**Exercise requirements**
Here the job is to repeat the listing exactly, but not the pictures in it.

- Opening Delimiter -

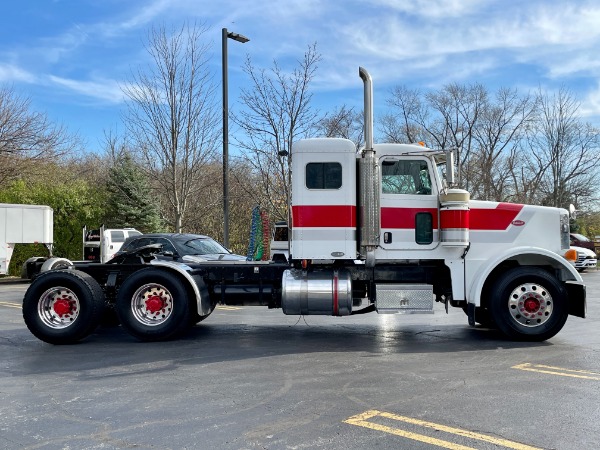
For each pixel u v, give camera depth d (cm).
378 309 786
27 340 861
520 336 765
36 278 824
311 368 633
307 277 790
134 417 465
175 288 816
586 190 3731
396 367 631
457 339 815
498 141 4047
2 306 1314
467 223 779
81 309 814
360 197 790
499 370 609
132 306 823
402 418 448
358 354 711
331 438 407
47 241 1936
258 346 778
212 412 474
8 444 407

- Closing Delimiter -

**Result**
For each pixel u v, give camera depth d (cm).
378 309 786
27 340 861
520 336 765
36 278 824
311 368 633
307 277 790
134 417 465
175 288 816
586 190 3731
396 367 631
457 339 815
498 141 4047
2 306 1314
467 223 779
81 309 814
360 197 790
499 370 609
132 306 823
402 418 448
358 354 711
331 438 407
47 241 1936
258 346 778
212 412 474
8 444 407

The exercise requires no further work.